Option C. I think you may be quite a bit more senior than the current opportunity I’m recruiting for. Could I learn a little more about your background, so that I can determine if some of my other, higher paying, more senior level roles would be a better fit for you?
Option D. It sounds like I can’t meet those expectations in the short term, but I really appreciate that you shared that with me. If it’s okay with you, I’d like to follow your career, connect online, and check in with you in X months. In the meantime, I may need to rethink the compensation for this package if we want to attract someone of your caliber. So that I’m smarter about the market, can you tell me what your current compensation package looks like and what you think the fair/typical pay is for someone with (X years of experience)? That will help me build the case.
Option E. If money is your primary motivator, I agree, this may not be a good fit. The kind of person that will thrive here will certainly want to be paid for her performance, but will also highly value the opportunity to [build, scale, lead, impact, work on X challenge, learn). What else, in addition to more money, would it take for you to consider a move?
After every conversation …
Always send the candidate a follow-up email with your contact information, a small networking paragraph or two with a quick overview of what’s in it for them, a request to follow their career, and an invitation to connect on their preferred social network. Finally, encourage them to call you anytime (give them your mobile number, too).
The best responses
There is not one ultimate comeback. Whatever your specific approach, the most successful recruiters tend to respond by:
- Actively listening to their concerns and not discounting or discarding them. R-E-S-P-E-C-T.
- Leveraging clarifying questions or reframing questions (over arguments) to move a candidate along the interest scale and get the candidate to think about this as a great step forward in their career, not just another job.

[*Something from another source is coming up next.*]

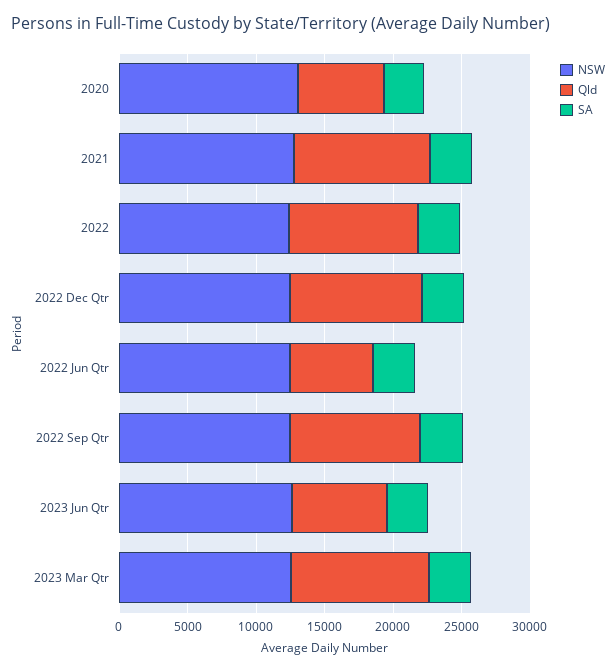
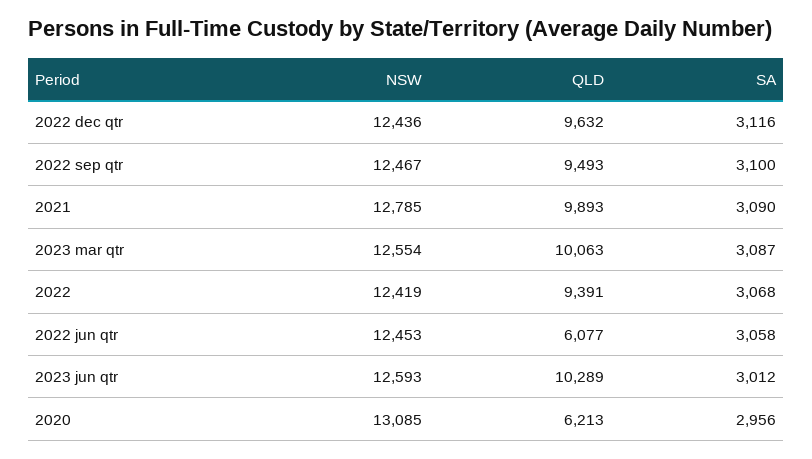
Qld, 2023 Jun Qtr: 7000 -> 10289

- Demonstrating a personalized approach – a sincere interest in a two-way fit – and a relationship-oriented tone versus a “help me fill this req” tone.
There are entire workshops and books focused on cold calling and overcoming objections. In this article, I wanted to give you some practical phrasing and share some different approaches. And, just like we said in the previous article, you have to find your own voice. You have to practice. And remember, to some extent, this isn’t supposed to be easy. But it doesn’t have to be hard or scary when you see your role as something other than a salesperson who has to close this deal today.